Yes, as you figured out, the winner is chosen at random; the podium information is only for fun.

I will PM you about your username.


----------



## Competition Cuber (Mar 16, 2018)

Mike Hughey said:


> Yes, as you figured out, the winner is chosen at random; the podium information is only for fun.
> 
> I will PM you about your username.


Can I also change my username? (in the comp of course)


----------



## Mike Hughey (Mar 16, 2018)

Competition Cuber said:


> Can I also change my username? (in the comp of course)


It should be noted that your "username" should always be a match to your username here in the Forum. If it's not, then if we ever enable single sign-on, we'll have to fix your account to allow you to log in again once that happens.

But if you're wanting to change the other name that's displayed in lists (built from your first and last names that you entered when you first enabled your account on the competition site), then I can do that for you personally, for now.
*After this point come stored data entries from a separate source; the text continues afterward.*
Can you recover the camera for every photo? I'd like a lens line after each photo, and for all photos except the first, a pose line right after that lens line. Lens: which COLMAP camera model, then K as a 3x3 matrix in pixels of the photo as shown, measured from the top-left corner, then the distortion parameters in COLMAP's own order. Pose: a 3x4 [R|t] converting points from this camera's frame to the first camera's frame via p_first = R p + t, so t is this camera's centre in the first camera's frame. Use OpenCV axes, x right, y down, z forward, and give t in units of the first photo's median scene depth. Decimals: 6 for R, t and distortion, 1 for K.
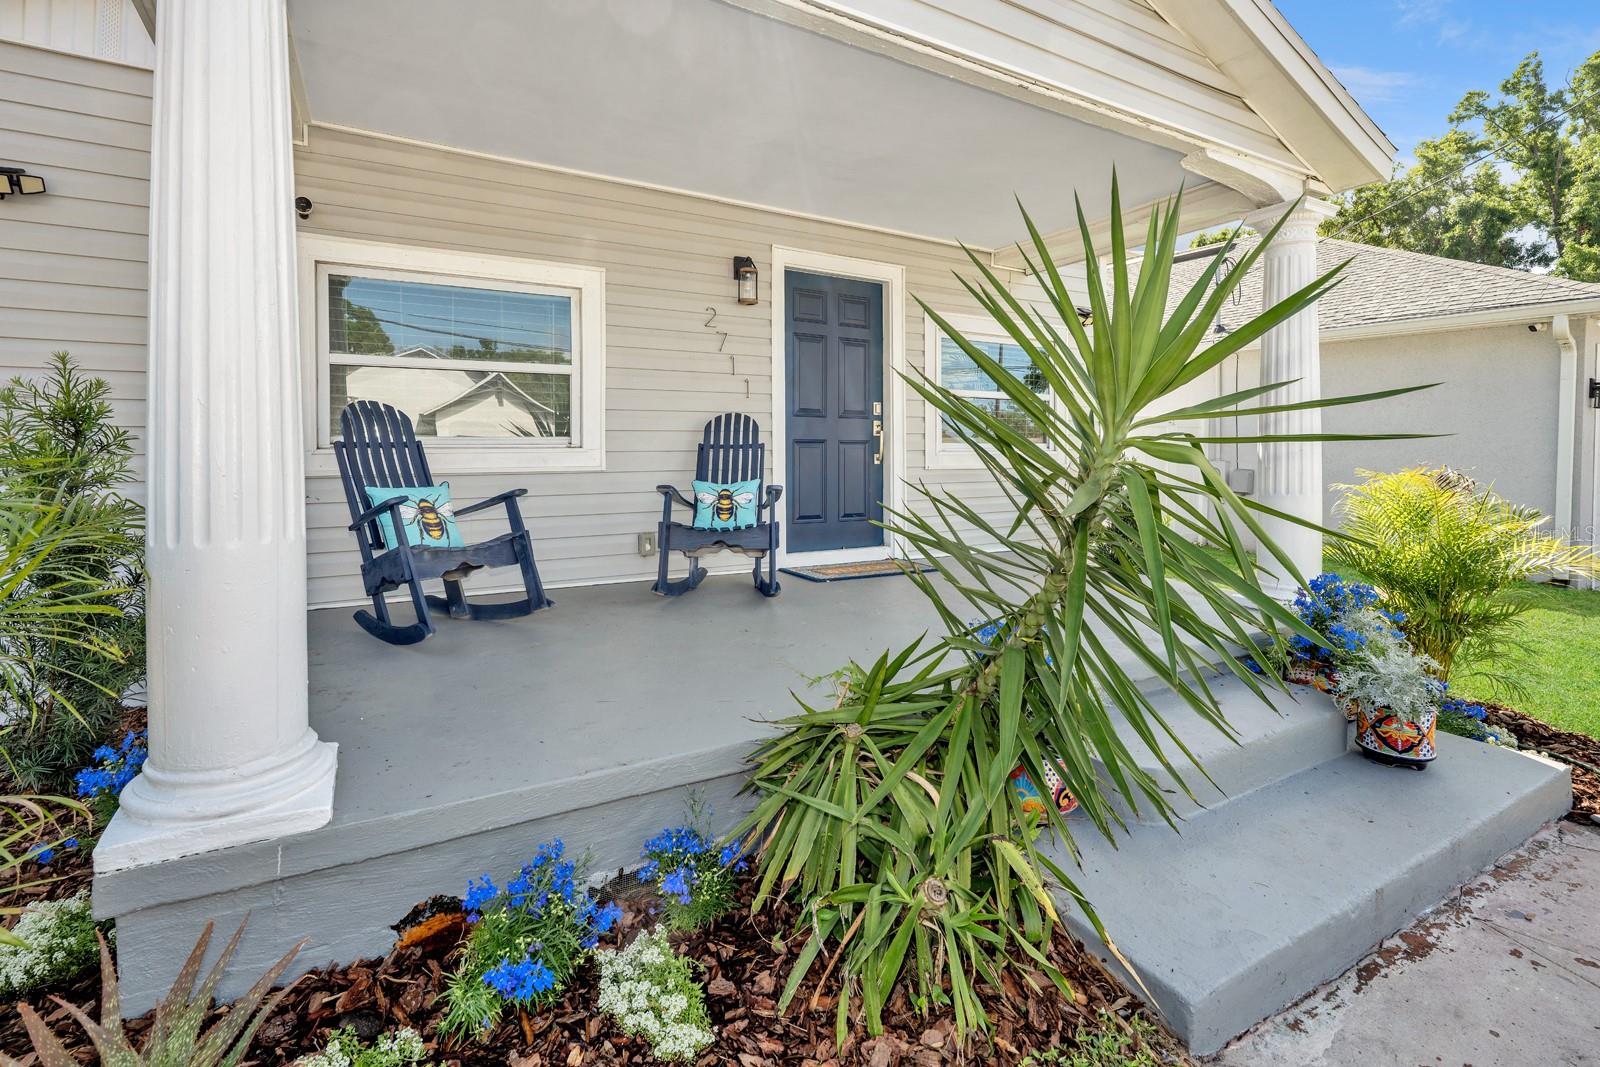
lens RADIAL K [[721.2, 0, 795.0], [0, 721.2, 475.9], [0, 0, 1]] dist [-0.000275, 0.000166]
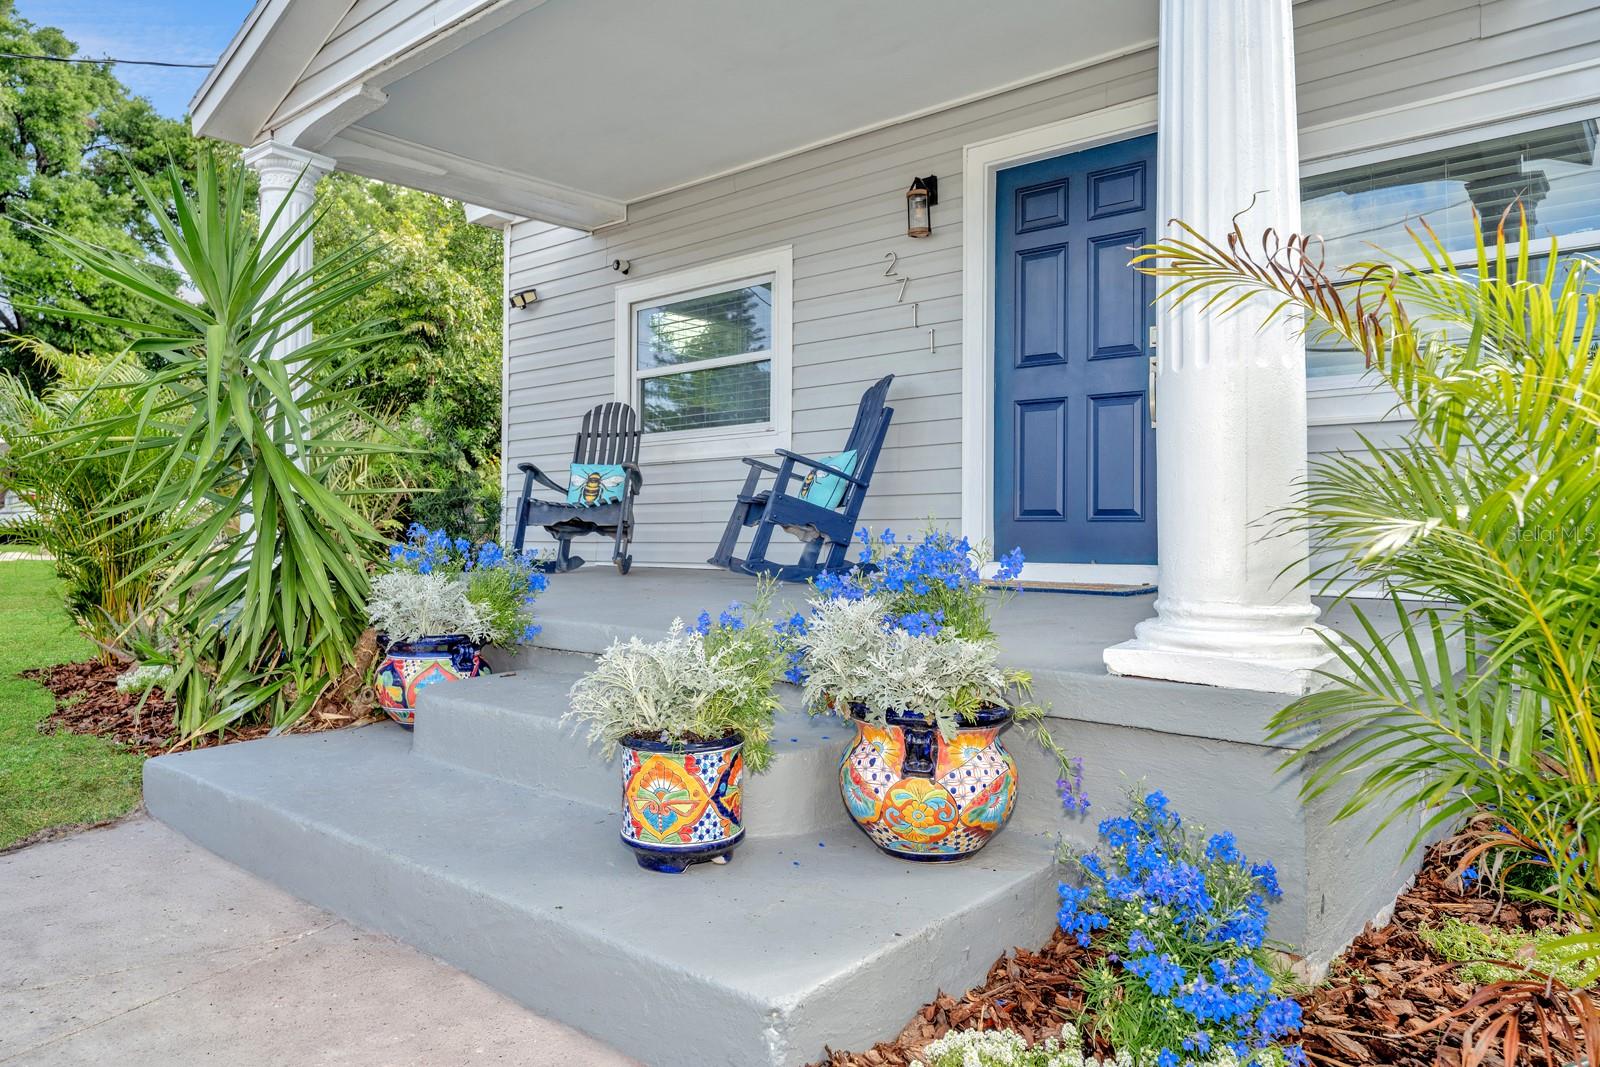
lens RADIAL K [[1049.2, 0, 800.3], [0, 1049.2, 503.8], [0, 0, 1]] dist [0.001794, 0.009177]
pose [[0.349664, -0.019153, -0.936679, 0.934343], [-0.024903, 0.999248, -0.029729, 0.090834], [0.936544, 0.033721, 0.348924, 0.468749]]
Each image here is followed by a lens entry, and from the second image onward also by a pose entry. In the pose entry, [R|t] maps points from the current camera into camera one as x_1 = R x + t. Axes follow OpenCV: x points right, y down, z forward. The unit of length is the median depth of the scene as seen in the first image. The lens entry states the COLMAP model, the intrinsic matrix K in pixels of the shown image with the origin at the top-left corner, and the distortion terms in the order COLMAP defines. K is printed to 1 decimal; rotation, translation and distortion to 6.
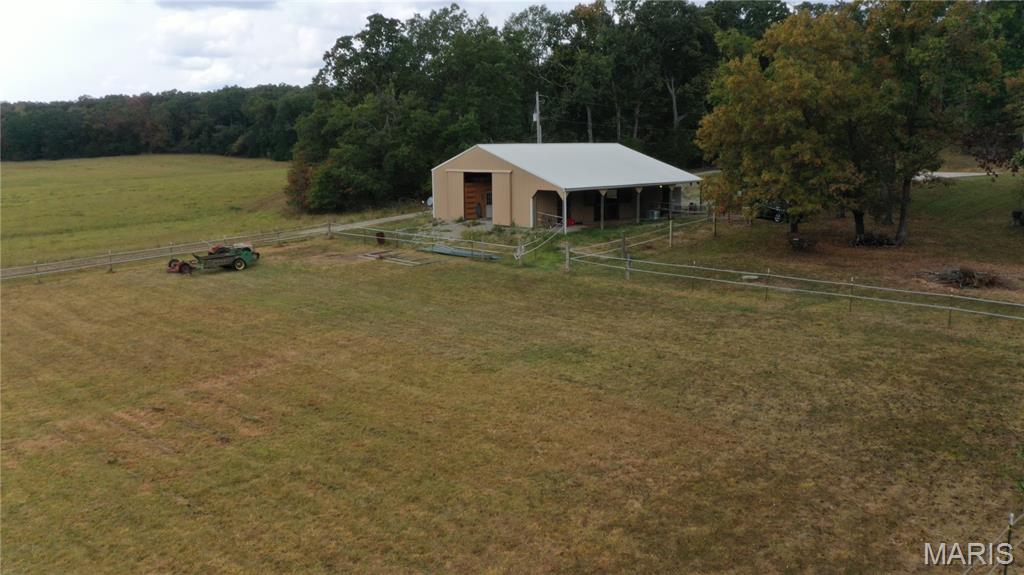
lens RADIAL K [[800.3, 0, 512.0], [0, 800.3, 287.5], [0, 0, 1]] dist [0.010835, 0.001525]
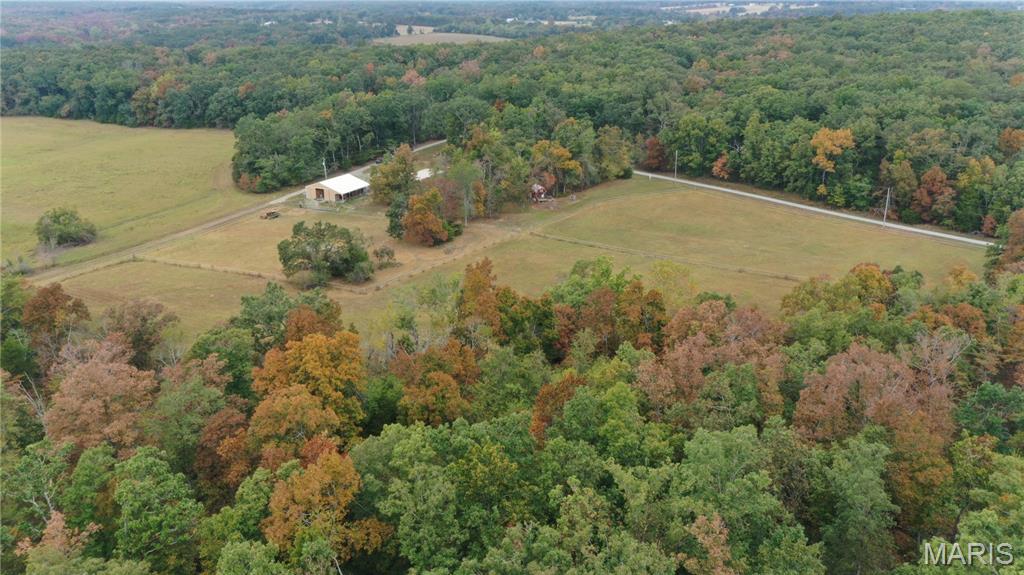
lens RADIAL K [[800.3, 0, 512.0], [0, 800.3, 287.5], [0, 0, 1]] dist [0.010835, 0.001525]
pose [[0.925514, -0.126025, 0.357129, -0.554782], [0.064358, 0.981630, 0.179614, -0.263451], [-0.373205, -0.143252, 0.916623, -2.757485]]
I'm hoping to make that something that you can change yourself at some point in the near future, but for now, I need to do it manually for you.

Anyone who wants to do that should send me a PM. Please let's leave that sort of thing out of the discussions here - just PM me and I'll take care of your request. Thanks!


----------



## White KB (Sep 9, 2018)

Mike Hughey said:


> It should be noted that your "username" should always be a match to your username here in the Forum. If it's not, then if we ever enable single sign-on, we'll have to fix your account to allow you to log in again once that happens.
> 
> But if you're wanting to change the other name that's displayed in lists (built from your first and last names that you entered when you first enabled your account on the competition site), then I can do that for you personally, for now. I'm hoping to make that something that you can change yourself at some point in the near future, but for now, I need to do it manually for you.
> 
> Anyone who wants to do that should send me a PM. Please let's leave that sort of thing out of the discussions here - just PM me and I'll take care of your request. Thanks!


How do you PM? What does it stand for? I got locked out of the competition site, and I can't remember the username.


----------



## cubeshepherd (Sep 9, 2018)

White KB said:


> How do you PM? What does it stand for? I got locked out of the competition site, and I can't remember the username.


PM means either Private Message or personal message (I think the first) but to send a message, click on which ever individual's profile that you are trying to contact and on there main profile page there is a button that says "Start conversation", press on that and from there you will be given the ability to enter a conversation title and type a message.
The other thing you can do is if you have a PC or are using a mouse, then you can move that over the users name and on that there is the same button that says "Start conversation", and that save you having to go to the users profile page.


----------